The current Spa-Francorchamps layout has been in use since 2007. With the exception of a few pieces of track, it's the same course which has been used since the 1983 Belgian Grand Prix.
Most of the corners are named, and I'll attempt to provide a brief explanation of the origin of each.
A lap begins on the pit straight, one of the shortest on the calendar. Almost as soon as a car has crossed the line, it's braking for the very tight Turn 1—La Source ("the source") hairpin. Overtaking is possible here, but not too common—the preceding straight just isn't long enough.
However, if a car gets out of shape defending into the previous corner, the likelihood increases greatly.
The cars then head flat-out through a tiny kink for Turn 2, and downhill into a valley—home to one of the most famous corners in the world.
Eau Rouge ("red water" in French) is named after a stream that runs under the circuit at the base of the valley in which the corner sits. The water in the stream does indeed appear red, due to iron oxide deposits on the riverbed.

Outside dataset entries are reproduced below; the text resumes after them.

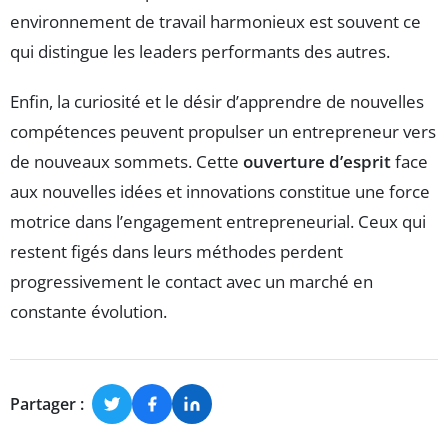
environnement de travail harmonieux est souvent ce
qui distingue les leaders performants des autres.
Enfin, la curiosité et le désir d’apprendre de nouvelles
compétences peuvent propulser un entrepreneur vers
de nouveaux sommets. Cette
ouverture d’esprit
face
aux nouvelles idées et innovations constitue une force
motrice dans l’engagement entrepreneurial. Ceux qui
restent figés dans leurs méthodes perdent
progressivement le contact avec un marché en
constante évolution.
Partager :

You can follow the course of the stream through the infield of the circuit on an online map service—there's a good one from Bing on Virtual Globetrotting.
Eau Rouge (Turn 3) is the left-hander at the very base of the dip and is followed immediately by an uphill right-hander called Raidillon (Turn 4). The final part of this awesome corner sequence is a left-handed flick (Turn 5) at the crest of the rise.
The challenge today isn't quite what it once was—modern cars have so much downforce that taking it flat-out is relatively straightforward. But it remains a very special corner (or rather, sequence of corners), and a mistake here will usually end your race in a hurry.
Next up is the longest straight at Spa, and another barely-there flick (Kemmel, named for a Belgian village) serves as Turn 6. Taking a better run through Eau Rouge opens up an overtaking opportunity here and under braking for the next corner.
This is the first part of a medium-speed right-left chicane (Turns 7 and 8) called Les Combes (which I believe is "the combination"). It's followed immediately by a medium-speed right (Malmedy) on the exit, pointing the cars onto a short downhill straight.
Turn 10 (Bruxelles) is a long, slow downhill hairpin which can easily catch out the unwary, especially on a slippery track.
Turn 11 is a quite straightforward, unnamed left-hander taken at medium speed, which leads onto a fairly short straight.
After this comes another of Spa's beautiful corners, the very fast double left-hander of Pouhon (Turn 12). I believe "pouhon" means "spring" (as in a natural water source). Spa is, after all, the original "spa town."
The first part is slightly tighter than the second, and the cars can take a lot of speed out of here onto another short straight.
Turns 13 and 14 are a quick right-left chicane called Fagnes, and they are followed immediately by a medium-speed pair of right-handers named Paul Frere and Stavelot (Turn 15 and 16).
The drivers now re-join the route of the original Spa circuit. It's flat-out through the left-hand kink of Turn 17 and the foot stays planted to the floor through yet another legendary corner, the left-hander of Blanchimont (Turn 18—named after a small village).
From here it's only a short run down to the new Bus Stop chicane, Turns 19 and 20. The chicane is slow and tight, and there's a strong likelihood that we'll see some passing here in the race.
The cars are now back on the pit straight, and it's a short run down to the finish line.
The pit lane entry is on the exit of the final chicane, and the exit is just after Turn 1.